[Rendered images with source text]
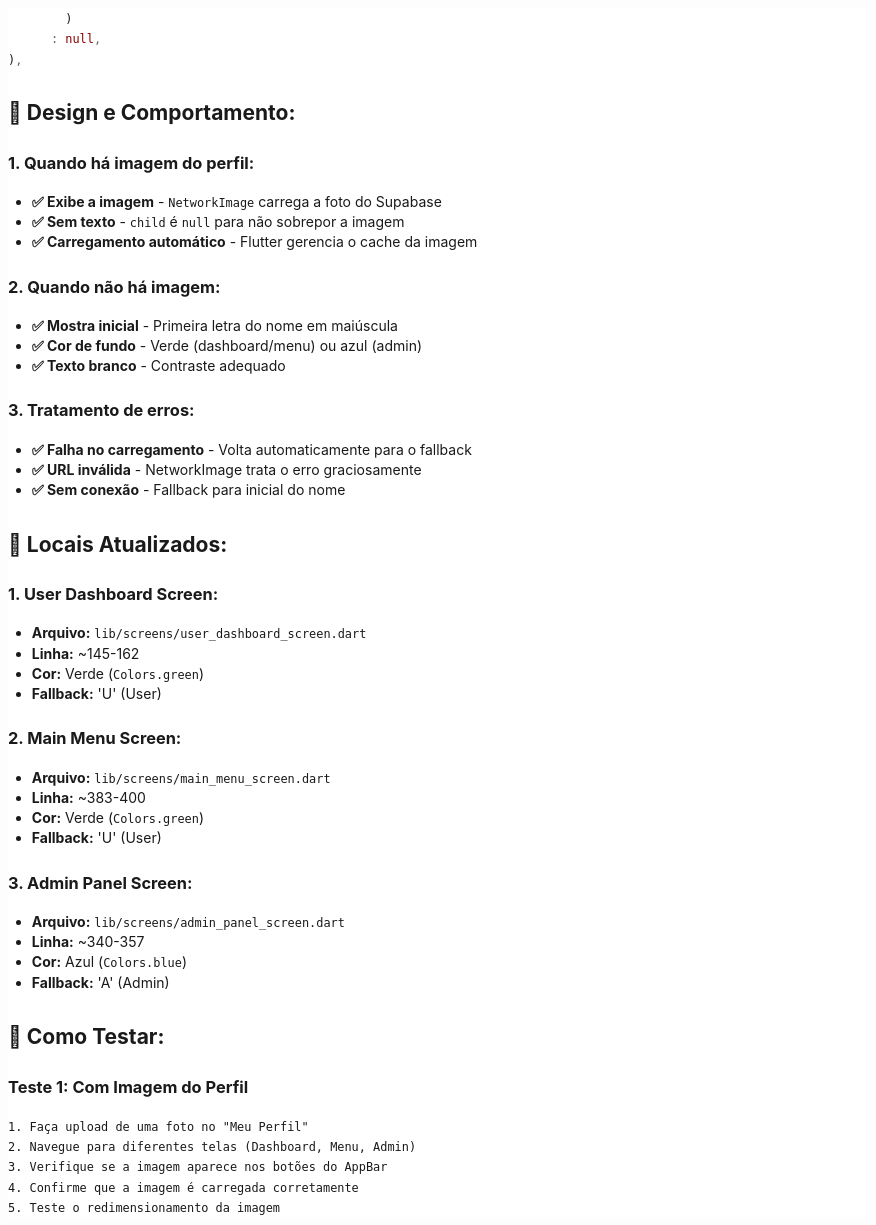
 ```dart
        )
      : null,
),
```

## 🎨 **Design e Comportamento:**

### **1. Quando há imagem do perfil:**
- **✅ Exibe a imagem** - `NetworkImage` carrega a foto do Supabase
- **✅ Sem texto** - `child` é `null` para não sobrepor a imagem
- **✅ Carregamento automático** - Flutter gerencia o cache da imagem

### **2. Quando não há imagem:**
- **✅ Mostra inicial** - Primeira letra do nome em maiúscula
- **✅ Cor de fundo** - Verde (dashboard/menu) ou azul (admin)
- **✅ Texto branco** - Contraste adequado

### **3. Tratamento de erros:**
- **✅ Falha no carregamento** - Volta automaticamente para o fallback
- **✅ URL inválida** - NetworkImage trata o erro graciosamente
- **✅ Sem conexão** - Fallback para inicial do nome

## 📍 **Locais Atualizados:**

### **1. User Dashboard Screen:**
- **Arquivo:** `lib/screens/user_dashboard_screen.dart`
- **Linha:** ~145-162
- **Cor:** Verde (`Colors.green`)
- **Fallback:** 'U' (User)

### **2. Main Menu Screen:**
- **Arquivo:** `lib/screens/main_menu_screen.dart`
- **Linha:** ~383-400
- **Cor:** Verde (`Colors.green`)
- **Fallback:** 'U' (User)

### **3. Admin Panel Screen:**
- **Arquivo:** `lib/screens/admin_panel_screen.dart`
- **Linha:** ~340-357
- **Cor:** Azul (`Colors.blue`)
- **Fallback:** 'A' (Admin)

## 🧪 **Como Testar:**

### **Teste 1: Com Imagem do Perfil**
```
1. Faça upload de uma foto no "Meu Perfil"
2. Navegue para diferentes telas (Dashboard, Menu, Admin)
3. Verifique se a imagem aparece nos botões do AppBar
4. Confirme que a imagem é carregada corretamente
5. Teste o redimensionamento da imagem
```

==

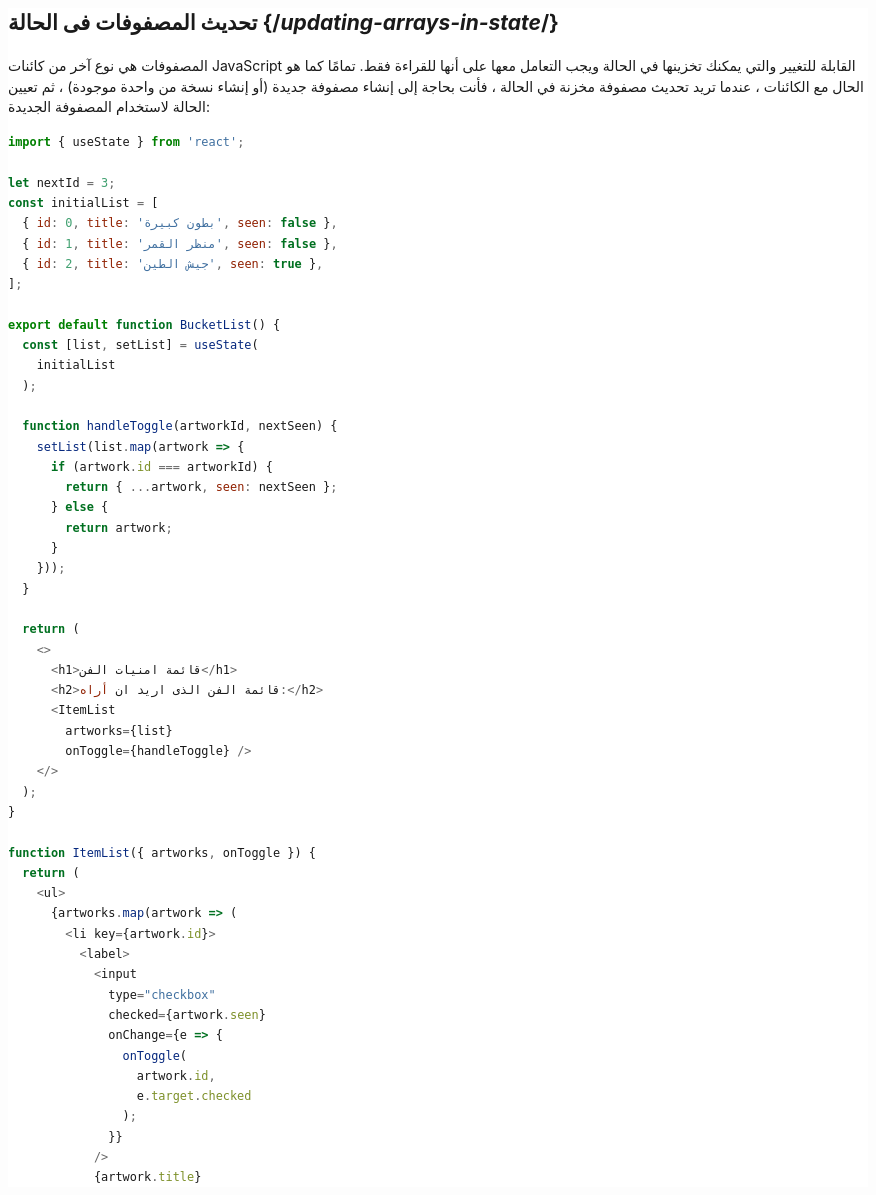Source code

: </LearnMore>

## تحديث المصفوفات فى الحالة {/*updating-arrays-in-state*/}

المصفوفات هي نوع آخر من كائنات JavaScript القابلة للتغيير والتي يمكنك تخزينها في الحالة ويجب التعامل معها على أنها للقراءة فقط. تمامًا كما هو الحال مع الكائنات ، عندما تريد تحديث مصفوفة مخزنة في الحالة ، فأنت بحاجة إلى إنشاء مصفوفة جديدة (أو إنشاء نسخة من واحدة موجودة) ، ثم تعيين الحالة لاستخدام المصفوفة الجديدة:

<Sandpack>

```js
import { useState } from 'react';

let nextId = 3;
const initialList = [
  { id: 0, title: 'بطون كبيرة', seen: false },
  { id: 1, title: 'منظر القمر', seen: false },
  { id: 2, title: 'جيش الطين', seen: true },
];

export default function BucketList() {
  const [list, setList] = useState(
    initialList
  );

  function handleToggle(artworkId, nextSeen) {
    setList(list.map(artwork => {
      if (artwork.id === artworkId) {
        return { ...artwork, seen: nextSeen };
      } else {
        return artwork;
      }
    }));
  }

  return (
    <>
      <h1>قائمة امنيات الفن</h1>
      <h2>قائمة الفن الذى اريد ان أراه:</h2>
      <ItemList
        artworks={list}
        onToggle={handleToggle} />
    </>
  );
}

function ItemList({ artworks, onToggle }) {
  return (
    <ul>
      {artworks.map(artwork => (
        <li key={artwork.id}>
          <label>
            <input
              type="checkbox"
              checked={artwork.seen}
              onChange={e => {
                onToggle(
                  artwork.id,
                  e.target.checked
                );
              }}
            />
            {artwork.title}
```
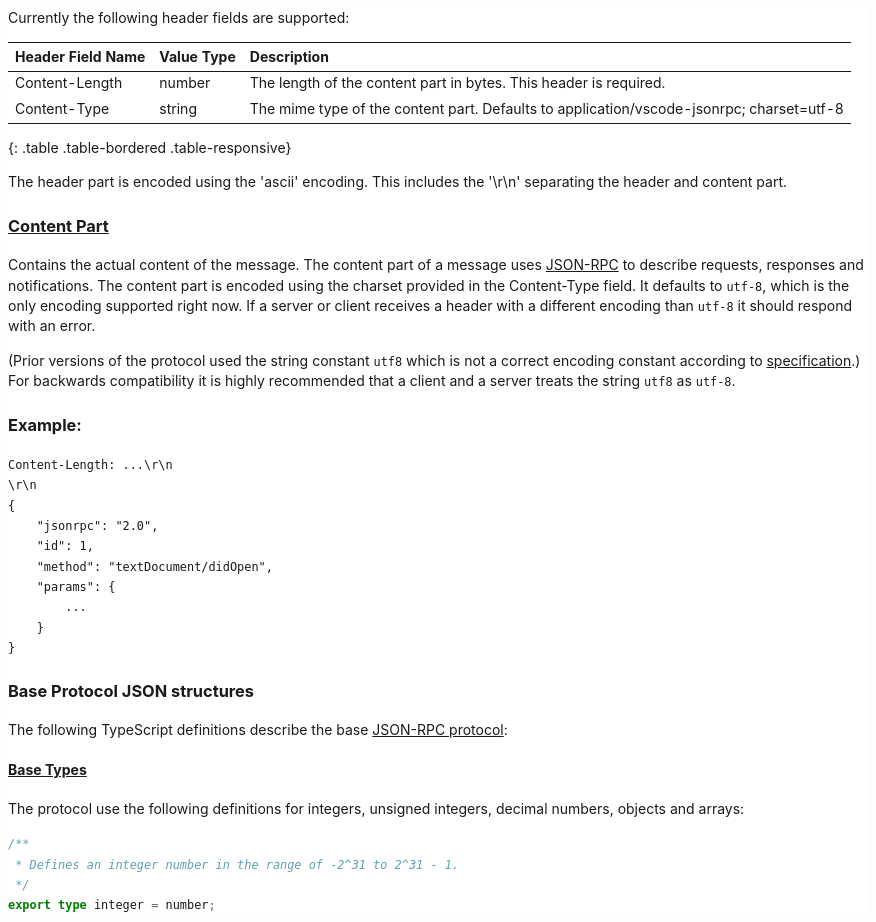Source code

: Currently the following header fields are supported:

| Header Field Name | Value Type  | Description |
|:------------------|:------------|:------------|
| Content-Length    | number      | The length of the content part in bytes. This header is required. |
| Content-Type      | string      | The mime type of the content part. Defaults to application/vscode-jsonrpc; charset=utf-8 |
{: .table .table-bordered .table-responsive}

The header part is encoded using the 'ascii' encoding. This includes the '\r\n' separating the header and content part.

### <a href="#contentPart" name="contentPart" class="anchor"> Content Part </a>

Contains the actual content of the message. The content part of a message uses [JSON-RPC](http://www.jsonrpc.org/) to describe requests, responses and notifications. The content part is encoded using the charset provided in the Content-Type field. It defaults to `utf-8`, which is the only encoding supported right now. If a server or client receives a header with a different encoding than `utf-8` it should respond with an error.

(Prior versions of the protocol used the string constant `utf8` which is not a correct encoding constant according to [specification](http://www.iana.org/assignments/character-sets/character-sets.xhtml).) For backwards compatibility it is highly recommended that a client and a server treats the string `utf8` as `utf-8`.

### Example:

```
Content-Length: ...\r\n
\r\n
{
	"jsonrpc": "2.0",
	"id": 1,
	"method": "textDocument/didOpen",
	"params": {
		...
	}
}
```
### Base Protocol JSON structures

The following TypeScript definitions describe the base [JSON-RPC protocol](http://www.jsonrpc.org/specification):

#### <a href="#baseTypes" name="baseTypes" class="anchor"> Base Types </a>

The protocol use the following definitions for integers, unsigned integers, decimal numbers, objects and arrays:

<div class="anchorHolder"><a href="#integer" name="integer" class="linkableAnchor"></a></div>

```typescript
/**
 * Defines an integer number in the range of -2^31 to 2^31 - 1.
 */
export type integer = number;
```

**Task objective**
In your answer, include only the lines above starting at the line that holds "- **✅ Sem texto**" and ending at the line that holds "- **✅ Sem conexão**", copied exactly.

**Expected output**
- **✅ Sem texto** - `child` é `null` para não sobrepor a imagem
- **✅ Carregamento automático** - Flutter gerencia o cache da imagem

### **2. Quando não há imagem:**
- **✅ Mostra inicial** - Primeira letra do nome em maiúscula
- **✅ Cor de fundo** - Verde (dashboard/menu) ou azul (admin)
- **✅ Texto branco** - Contraste adequado

### **3. Tratamento de erros:**
- **✅ Falha no carregamento** - Volta automaticamente para o fallback
- **✅ URL inválida** - NetworkImage trata o erro graciosamente
- **✅ Sem conexão** - Fallback para inicial do nome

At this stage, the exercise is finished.